Oregon v. Guzek, 546 U.S. 517 (2006), was a decision by the Supreme Court of the United States, which ruled that the Eighth Amendment to the United States Constitution does not grant criminal defendants facing the death penalty the right to introduce new evidence of their innocence during sentencing that was not introduced during trial. Accordingly, states could constitutionally exclude such evidence from the sentencing phase of a capital trial.

Randy Lee Guzek was convicted of murder and sentenced to death. Chief Deputy DA Ron Brown prosecuted the case. On appeal, the Oregon Supreme Court affirmed his conviction but vacated the sentence. The court ruled that the death sentence violated the Eighth Amendment because the jury was not presented with a "general mitigation question," which would ensure that it had the opportunity to give effect to any relevant mitigating evidence outside of the statutory factors that were submitted to it. The court remanded the case back to the trial court for a new sentencing trial.

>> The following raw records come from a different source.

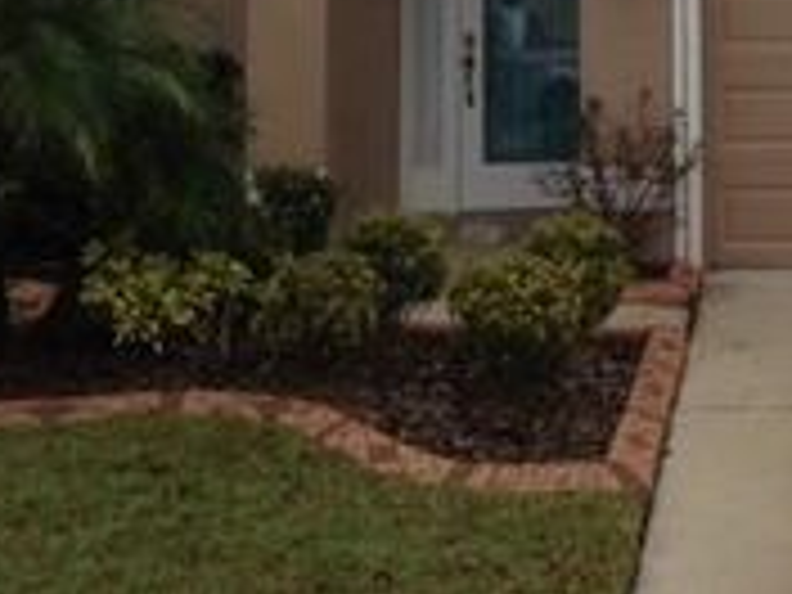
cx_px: 734
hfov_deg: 20.4
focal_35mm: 94
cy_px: -236
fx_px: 2151
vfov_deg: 14.8
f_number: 2.4
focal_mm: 4.12
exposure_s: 1/398
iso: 50
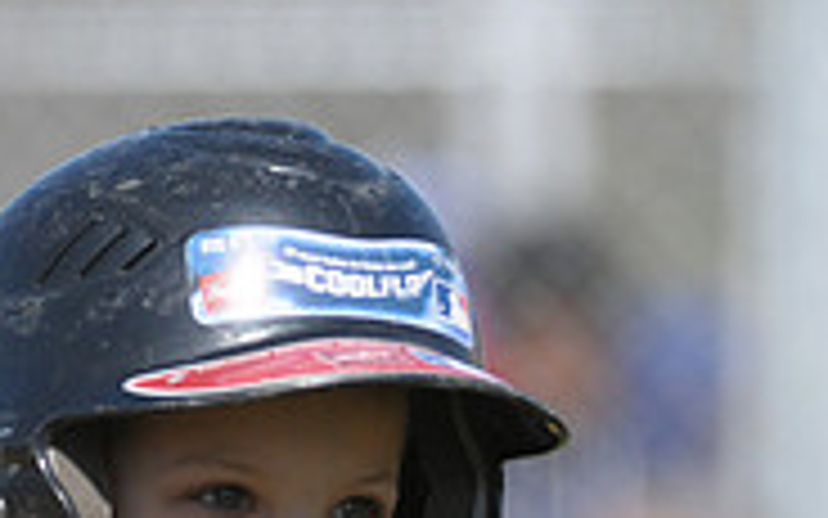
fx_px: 28275
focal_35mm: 1253
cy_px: 750
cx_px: 162
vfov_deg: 1.0
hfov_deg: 1.7
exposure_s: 1/2000
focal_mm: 260
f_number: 4.5
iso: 400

On remand, Guzek was sentenced to death again. Chief Deputy DA Joshua Marquis prosecuted the re-trial. Guzek appealed, and the Oregon Supreme Court again vacated the sentence, ruling that "victim impact" evidence that the State had presented during sentencing was not relevant, and so unconstitutionally secured the death sentence. The case was remanded for a third sentencing trial.

During the third sentencing trial, prosecuted by special prosecutor Joshua Marquis, the trial judge failed to instruct the jury about a "true-life" sentencing option—life in prison without the possibility of parole—as an alternative to the death penalty. Guzek was once again sentenced to death. Based on this error, the Oregon Supreme Court once again vacated Guzek's sentence and remanded for a new sentencing trial.